Competition and Uniformity

Information Overload

I found an interesting connection between the information in this Chapter on Competition and Conformity and the other information learned in this Module concerning the problem of information overload, and some strategies that can help manage information in my personal and professional life. The chapter focused on how interoperability can both stifle and spur on competition depending on the factors that are in play such as size of company, maturity of the company and network effects. To a certain extent I draw an analogy between interoperability and information overload as being total interoperability. I mean that in an age when anyone can publish and make information available to a huge potential audience and where we are bombarded by more information each day than we can possibly process we have to establish filters, folders, and strategies to access the information we really need to become experts at something.

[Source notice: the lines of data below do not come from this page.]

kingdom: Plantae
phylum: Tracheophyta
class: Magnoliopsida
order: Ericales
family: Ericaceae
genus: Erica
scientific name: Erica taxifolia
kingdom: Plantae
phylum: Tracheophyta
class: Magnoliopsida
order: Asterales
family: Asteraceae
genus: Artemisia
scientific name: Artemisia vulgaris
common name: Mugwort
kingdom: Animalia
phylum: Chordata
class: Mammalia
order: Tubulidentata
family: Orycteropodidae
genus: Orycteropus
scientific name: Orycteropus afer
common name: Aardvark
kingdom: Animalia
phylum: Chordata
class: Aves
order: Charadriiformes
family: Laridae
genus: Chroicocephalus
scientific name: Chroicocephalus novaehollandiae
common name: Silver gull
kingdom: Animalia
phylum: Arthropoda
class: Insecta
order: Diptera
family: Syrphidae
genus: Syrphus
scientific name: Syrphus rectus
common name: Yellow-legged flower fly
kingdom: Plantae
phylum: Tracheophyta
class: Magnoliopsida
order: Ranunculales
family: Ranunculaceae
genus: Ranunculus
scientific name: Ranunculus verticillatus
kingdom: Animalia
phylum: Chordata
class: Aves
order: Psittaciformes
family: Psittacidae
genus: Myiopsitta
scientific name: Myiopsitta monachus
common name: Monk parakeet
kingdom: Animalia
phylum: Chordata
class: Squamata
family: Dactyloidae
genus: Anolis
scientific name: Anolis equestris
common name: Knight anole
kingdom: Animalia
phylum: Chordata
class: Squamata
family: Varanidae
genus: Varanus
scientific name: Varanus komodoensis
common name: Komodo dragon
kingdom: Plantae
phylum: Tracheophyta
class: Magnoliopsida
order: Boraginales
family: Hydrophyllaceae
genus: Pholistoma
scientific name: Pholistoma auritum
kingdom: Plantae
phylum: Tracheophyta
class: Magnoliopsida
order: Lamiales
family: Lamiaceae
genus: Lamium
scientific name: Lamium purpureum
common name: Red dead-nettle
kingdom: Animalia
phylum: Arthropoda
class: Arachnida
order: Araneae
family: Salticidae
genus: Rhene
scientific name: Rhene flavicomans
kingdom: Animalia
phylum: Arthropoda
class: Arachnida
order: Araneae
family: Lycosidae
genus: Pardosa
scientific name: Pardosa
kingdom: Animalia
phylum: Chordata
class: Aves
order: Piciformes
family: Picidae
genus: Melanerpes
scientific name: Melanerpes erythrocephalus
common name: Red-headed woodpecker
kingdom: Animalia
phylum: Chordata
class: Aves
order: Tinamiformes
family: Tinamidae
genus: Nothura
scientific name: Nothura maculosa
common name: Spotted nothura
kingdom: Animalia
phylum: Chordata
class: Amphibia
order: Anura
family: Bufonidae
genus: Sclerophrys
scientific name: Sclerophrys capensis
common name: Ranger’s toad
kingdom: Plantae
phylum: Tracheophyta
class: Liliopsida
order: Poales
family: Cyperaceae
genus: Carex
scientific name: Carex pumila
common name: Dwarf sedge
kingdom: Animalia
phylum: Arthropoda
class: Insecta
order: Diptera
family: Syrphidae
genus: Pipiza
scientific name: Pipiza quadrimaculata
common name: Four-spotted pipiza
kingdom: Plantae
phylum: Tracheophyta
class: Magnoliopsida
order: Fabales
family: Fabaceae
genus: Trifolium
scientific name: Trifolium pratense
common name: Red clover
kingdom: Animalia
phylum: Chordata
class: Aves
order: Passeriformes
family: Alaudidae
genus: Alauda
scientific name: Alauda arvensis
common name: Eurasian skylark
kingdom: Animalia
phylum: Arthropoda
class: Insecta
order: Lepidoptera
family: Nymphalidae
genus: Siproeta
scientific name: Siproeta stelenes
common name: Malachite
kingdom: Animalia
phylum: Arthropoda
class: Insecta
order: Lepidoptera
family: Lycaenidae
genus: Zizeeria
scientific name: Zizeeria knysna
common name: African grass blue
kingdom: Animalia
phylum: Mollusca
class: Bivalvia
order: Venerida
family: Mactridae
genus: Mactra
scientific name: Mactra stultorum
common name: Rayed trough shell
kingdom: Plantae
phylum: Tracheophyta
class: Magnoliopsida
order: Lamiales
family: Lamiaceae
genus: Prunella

In other words, we have to determine the extent that we can limit the information interoperability by filtering out all the unwanted information that is competing for our attention. This YouTube video identified in our Module 5 helped me see the connection between competition and interoperability and ‘information overload’ as being total interoperability. The examples cited regarding Facebook and managing personal preferences and the Ryerson case of ‘freeriders’ really explains my point. Despite the length, it is worth a couple of views…very deep!

My other key learning this week was the need to avoid the network effects of only going to ‘favourite’ news sources and constantly hearing news that reinforces one’s personal beliefs. We should fight conformity and suboptimal standardization in the information that we choose to accept. This all boils down to becoming critical thinkers in terms of the information that we consume and becoming more aware that junk information is easily available, but we have to keep it out of our information diet. Just as Microsoft adjusted the degree that it allowed it systems to be interoperable at different stages of its history, not necessarily always of its own choosing, we must adjust the degree that we control the interoperability of information coming into our life.

The text book example for the network effects occurred when everyone moved over from Beta to VHS because it was the thing to do even if the Beta product was on the whole superior. I found this YouTube video informative in the sense that it explained how consumers who chose Beta lost when competition was based on interoperability between two competing technologies. This struck home for me since I chose Beta and was ultimately shutout as a result of noninteroperability.

As we move forward, is interoperability the key to increasing competition and benefitting consumers?